The play continues with Creon, as he speaks with the Theban Elders.  He asks them for their support in his newly obtained kingship and more importantly, to support his decree about the burial of the brothers.  As he makes his plea, a sentry enters and tells Creon that the Polyneices, who was to be left on the battlefield, has been buried. The Sentry also tells of Antigone's second attempt to bury her brother after he was removed from his grave.  Creon, furious, interrogates Antigone about her actions.  Antigone rebuts with Creon's complete disregard for the morality of his decree and the justification of her actions.  Creon then calls upon Ismene to be brought in.
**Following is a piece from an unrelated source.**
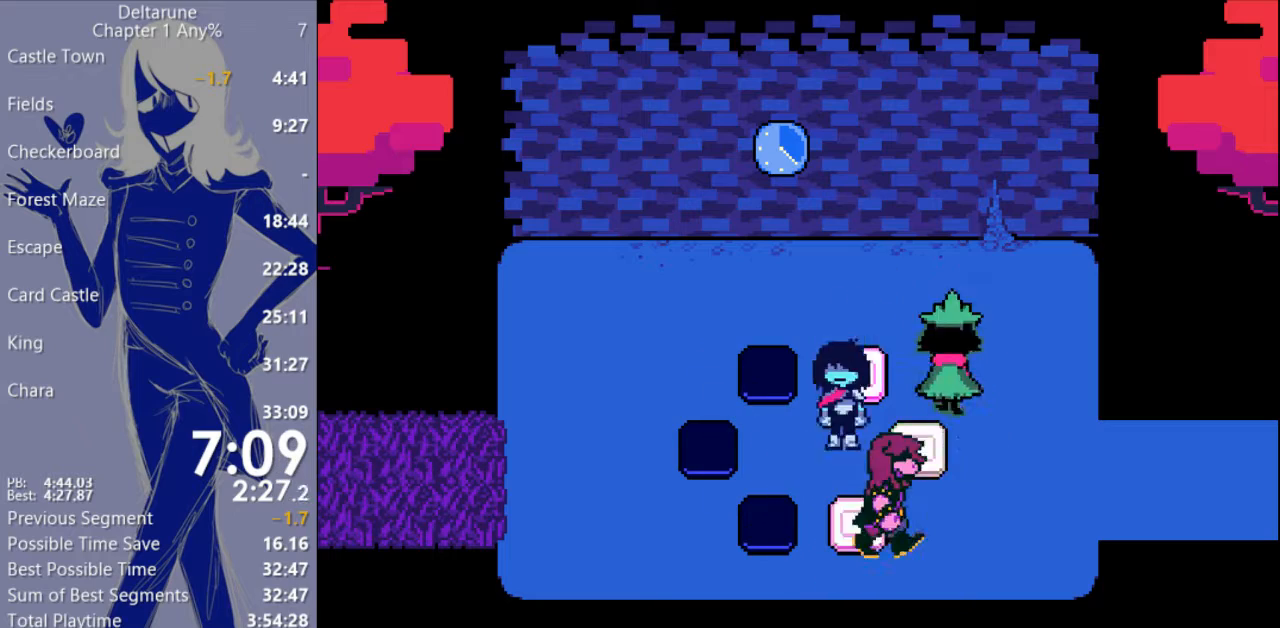
{"keys": ["c", "up", "x"], "events": [[100, "right", "down"], [233, "down", "up"], [333, "up", "down"], [400, "right", "up"]]}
Ismene, knowing that her sister faces death, falsely admits to the crime of the burial, as to die alongside her sister.  Antigone, knowing her sister did nothing for the brother, protests heavily.  Creon has both Ismene and Antigone imprisoned. Haemon, Creon's son enters to speak with him.  Prior to Antigone's imprisonment, Antigone was to be Haemon's wife.  Despite his affection for Antigone, he pledges himself to his father.  However, when Haemon asks his father to spare Antigone, there is a heated dispute.  Haemon and his father have a falling out and Haemon vows never to speak to his father again. 

Creon decides that Ismene is innocent and that it was Antigone who was behind the burial of her brother.  Ismene is set free and Antigone is condemned and is die in a cave. Tiresias, a blind Prophet, enters to speak with Creon. He warns him to go back on his decree and that he has angered the gods.  Because of Creon's decree, the gods have refused to accept the prayers or sacrifices of the people of Thebes. Creon ignores his warnings and believes that Tiriesias is corrupt.  Tiresias foresees that, as retribution, the gods will take Creon's son, for the crime of leaving Polyneices unburied and the live burial of Antigone.  Out of fear, Theben Elders also weight in and asks him to undo what he has done. Creon, horrified, agrees and sets off to correct his mistakes. 

As Creon exits, the Theban Elders gather together and perform a ritualistic prayer to gods. As they chant, a messenger enters to inform them of horrible news, Creon's son, Haemon is dead by his own hand.  Eurydice, Haemon's mother and wife of Creon, enters and asks the messenger to explain to her what had happened. The messenger explains that Antigone had hung herself and Haemon, who loved Antigone was shocked to have found her dead and stabbed himself, taking his own life.  Eurydice walks away back into the palace. 

Creon enters with Haemon in his arms.  He is absolutely devastated.  He knows the death of his son is all upon him. The messenger informs Creon that Eurydice, after hearing that her son has killed himself, had too taken her own life.  With Eurydice's last breath, she cursed her husband's name. After all his prowess into Kingship, he had lost all that he knew death to him.  The Theban Elders preach: The gods may punish the great, but it is throught that punishment that wisdom is gained.